Two Saturdays after losing Wallace, we woke up with intruders in the house, in our room. There was a reason we felt insecure – we were vulnerable and the criminal elements in the area knew we had lost our dogs. The police came and the first thing they said to us was, “Where have all your dogs gone? Everyone knows you have dogs!”
So circumstances dictated that we had to start again. We phoned a good friend who has a doggy day care and asked if she knew of any dogs around that needed homes rapidly, as I was in such a state I doubted I was going to sleep until we had a few dogs back on the bed.
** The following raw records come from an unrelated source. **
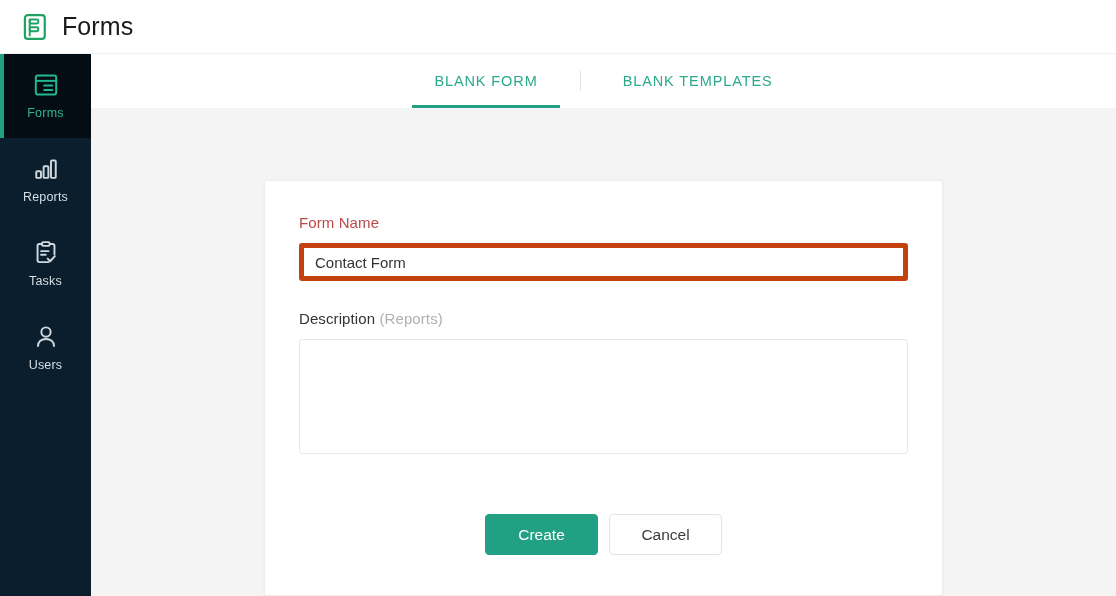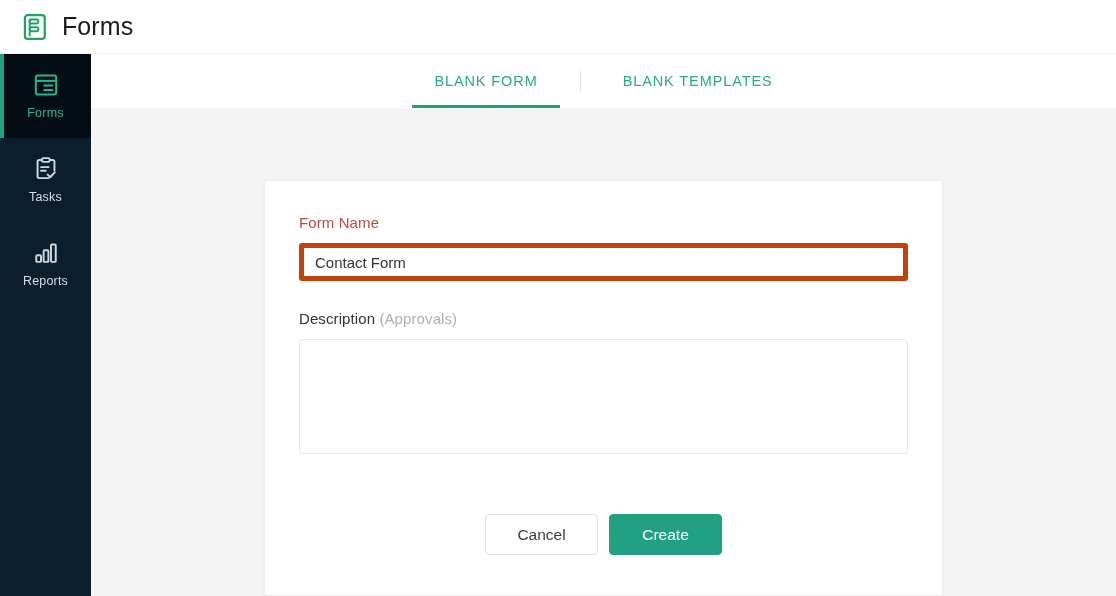--- a/index.html
+++ b/index.html
@@ -252,41 +252,50 @@
           <circle cx="7.2" cy="16.6" r="1.05" fill="currentColor" stroke="none"></circle>
           <path d="M10.4 12.4h7.4M10.4 16.6h7.4" stroke-width="1.8" stroke-linecap="round"></path>
         </svg>
       </span>
       <span class="nav-label">Forms</span>
     </div>
 
     <div class="nav-item">
       <span class="nav-icon">
         <svg class="nav-icon" viewBox="0 0 24 24" fill="none" xmlns="http://www.w3.org/2000/svg">
+          <rect x="3.0" y="14.0" width="4.4" height="6.2" rx="0.9" stroke-width="1.8"></rect>
+          <rect x="9.8" y="9.4" width="4.4" height="10.8" rx="0.9" stroke-width="1.8"></rect>
+          <rect x="16.6" y="4.2" width="4.4" height="16.0" rx="0.9" stroke-width="1.8"></rect>
+        </svg>
+      </span>
+      <span class="nav-label">Reports</span>
+    </div>
+
+    <div class="nav-item">
+      <span class="nav-icon">
+        <svg class="nav-icon" viewBox="0 0 24 24" fill="none" xmlns="http://www.w3.org/2000/svg">
           <path d="M8.6 3.6H5.8c-.9 0-1.6.7-1.6 1.6v13.6c0 .9.7 1.6 1.6 1.6h8.6" stroke-width="1.8" stroke-linecap="round"></path>
           <path d="M15.4 3.6h2.8c.9 0 1.6.7 1.6 1.6v8.0" stroke-width="1.8" stroke-linecap="round"></path>
           <rect x="8.2" y="2.0" width="7.2" height="3.4" rx="1.2" stroke-width="1.7"></rect>
           <path d="M7.4 10.2h7.0M7.4 13.6h4.4" stroke-width="1.7" stroke-linecap="round"></path>
           <path d="M13.6 17.2l2.3 2.4 4.3-4.7" stroke-width="1.8" stroke-linecap="round" stroke-linejoin="round"></path>
         </svg>
       </span>
       <span class="nav-label">Tasks</span>
     </div>
 
     <div class="nav-item">
       <span class="nav-icon">
         <svg class="nav-icon" viewBox="0 0 24 24" fill="none" xmlns="http://www.w3.org/2000/svg">
-          <rect x="3.0" y="14.0" width="4.4" height="6.2" rx="0.9" stroke-width="1.8"></rect>
-          <rect x="9.8" y="9.4" width="4.4" height="10.8" rx="0.9" stroke-width="1.8"></rect>
-          <rect x="16.6" y="4.2" width="4.4" height="16.0" rx="0.9" stroke-width="1.8"></rect>
+          <circle cx="12" cy="7.4" r="4.3" stroke-width="1.8"></circle>
+          <path d="M4.6 20.4c0-4.1 3.3-6.6 7.4-6.6s7.4 2.5 7.4 6.6" stroke-width="1.8" stroke-linecap="round"></path>
         </svg>
       </span>
-      <span class="nav-label">Reports</span>
-    </div>
-
+      <span class="nav-label">Users</span>
+    </div>
 
 
   </nav>
 
   <div class="main">
 
     <div class="tabbar">
       <div class="tabs-inner">
         <button class="tab active">BLANK FORM</button>
         <span class="tab-divider"></span>
@@ -297,27 +306,27 @@
     <div class="card-wrap">
       <div class="card">
 
         <div class="field-label">Form Name</div>
         <input class="text-input" type="text" value="Contact Form" style="">
 
         <div class="spacer-lg"></div>
 
         <div class="field-label neutral">
           <span>Description</span>
-          <span class="optional">(Approvals)</span>
+          <span class="optional">(Reports)</span>
         </div>
         <textarea class="text-area" placeholder="" style=""></textarea>
 
         <div class="actions">
+          <button class="btn btn-create">Create</button>
           <button class="btn btn-cancel">Cancel</button>
-          <button class="btn btn-create">Create</button>
         </div>
 
       </div>
     </div>
 
   </div>
 
 </div>
 
 </body></html>

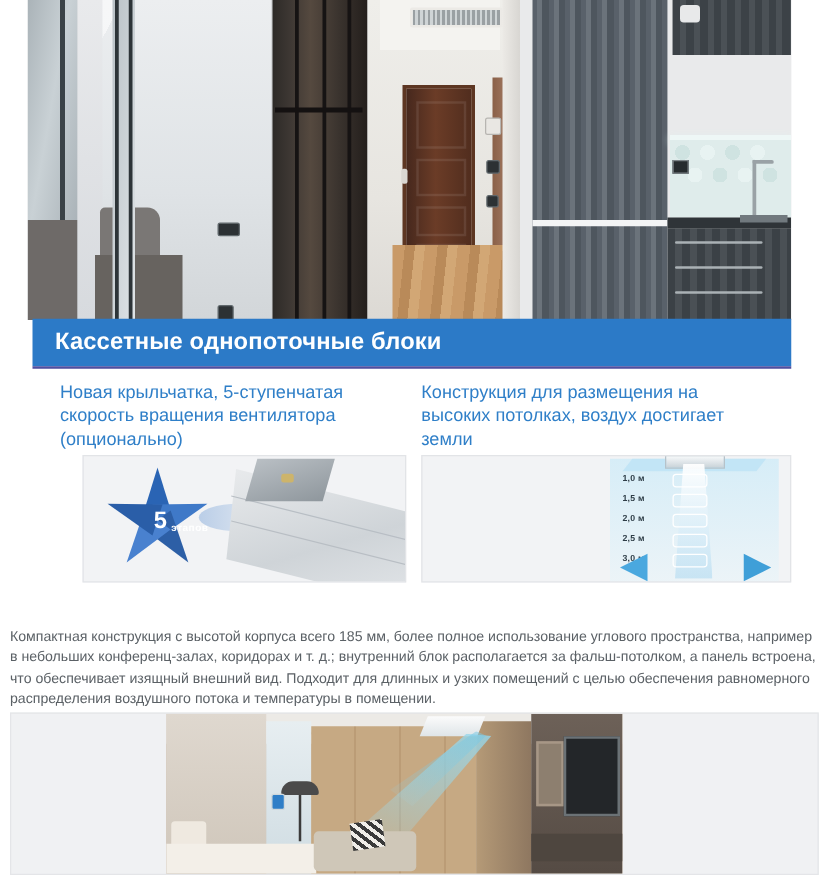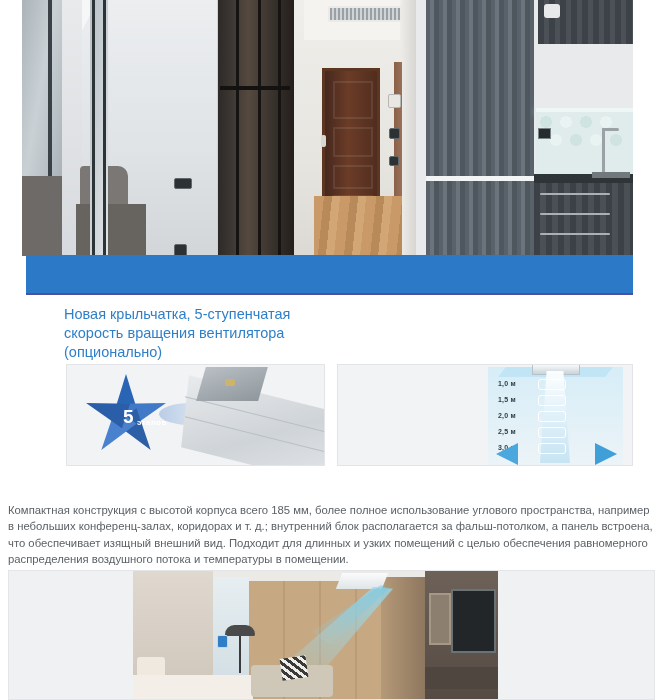--- a/index.html
+++ b/index.html
@@ -95,21 +95,21 @@
   }
   .banner-underline{position:absolute;left:26px;top:293px;width:607px;height:2px;background:#4f4fa0;}
   .banner-title{
     position:absolute;left:44px;top:263px;
     color:#ffffff;font-size:19px;font-weight:bold;letter-spacing:.1px;
     white-space:nowrap;
   }
 
   
   .feat{position:absolute;top:305px;}
-  .feat-left{left:64px;width:256px;}
+  .feat-left{left:48px;width:256px;}
   .feat-right{left:337px;width:256px;}
   .feat-title{
     color:#2f7fc8;font-size:14.5px;line-height:19px;font-weight:normal;
     margin:0 0 9px 0;
   }
   .panel{
     position:absolute;top:364px;height:102px;
     background:#f2f3f5;border:1px solid #e2e4e7;box-sizing:border-box;overflow:hidden;
   }
   .panel-left{left:66px;width:259px;}
@@ -257,20 +257,21 @@
       <div class="k-lower">
         <div class="k-handle" style="left:6px;top:10px;width:70px;"></div>
         <div class="k-handle" style="left:6px;top:30px;width:70px;"></div>
         <div class="k-handle" style="left:6px;top:50px;width:70px;"></div>
       </div>
     </div>
   </div>
 
   <div class="banner"></div>
   <div class="banner-underline"></div>
+  <div class="banner-title">Кассетные однопоточные блоки</div>
 
   <div class="feat feat-left">
     <div class="feat-title">Новая крыльчатка, 5-ступенчатая скорость вращения вентилятора (опционально)</div>
   </div>
 
   <div class="panel panel-left">
     <div class="air-stream"></div>
     <div class="panel-slab"></div>
     <div class="slab-line" style="top:50px;"></div>
     <div class="slab-line" style="top:70px;"></div>
@@ -280,20 +281,23 @@
       <div class="blade b1"></div>
       <div class="blade b2"></div>
       <div class="blade b3"></div>
       <div class="blade b4"></div>
       <div class="blade b5"></div>
       <div class="pin-num">5</div>
       <div class="pin-word">этапов</div>
     </div>
   </div>
 
+  <div class="feat feat-right">
+    <div class="feat-title">Конструкция для размещения на высоких потолках, воздух достигает земли</div>
+  </div>
 
   <div class="panel panel-right">
     <div class="room-box">
       <div class="unit"></div>
       <div class="beam"></div>
 
       <div class="mlabel" style="left:10px;top:13px;">1,0 м</div>
       <div class="mark" style="left:50px;top:12px;"></div>
 
       <div class="mlabel" style="left:10px;top:29px;">1,5 м</div>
She had a couple of golden oldies, Amy at ten years who had simply been dumped at her kennel and never collected, and Legend, a nine-year-old Rottweiler who had been beaten with a spade. Louise had heard his shocking story and gone down to remove him with her usual fearless tenacity.
Making our house a home again
I was so reserved about the dogs, while at the same time in shock from the break-in the previous night, that I was feeling wary about how I would feel towards these dogs. We sat in Louise’s lounge and she let them in. I don’t wish to sound over-emotional and ridiculous, but the feeling of overwhelming happiness and calm that came over me was astounding. We took them home there and then and the house felt like home again.
And so we start again... Amy, Legend, Scooby (another oldie rescued from the SPCA), and my mother’s old lady, Petrushka, all live happily together on one plot. I miss all my dogs that have passed on and I still look over to where Fagan used to monopolise the couch and wish he were still here to assess the
latest crew, but my heart is healed with the instant boundless love of our two new golden oldies. Our house is alive with jostling and bone chewing, swimming and car rides, muddy paws and a fair amount of passing wind (from the older dogs, not the humans!). And then I was also greatly surprised and touched when my family booked a four-week-old Labrador puppy, black and chunky, for us all to fuss over too.
I have to remember the words of my favourite author, James Herriot: “If you love dogs, have dogs, and if your heart is big enough, have a lot of dogs, and when they pass, remember them fondly – and then get more dogs and love them.”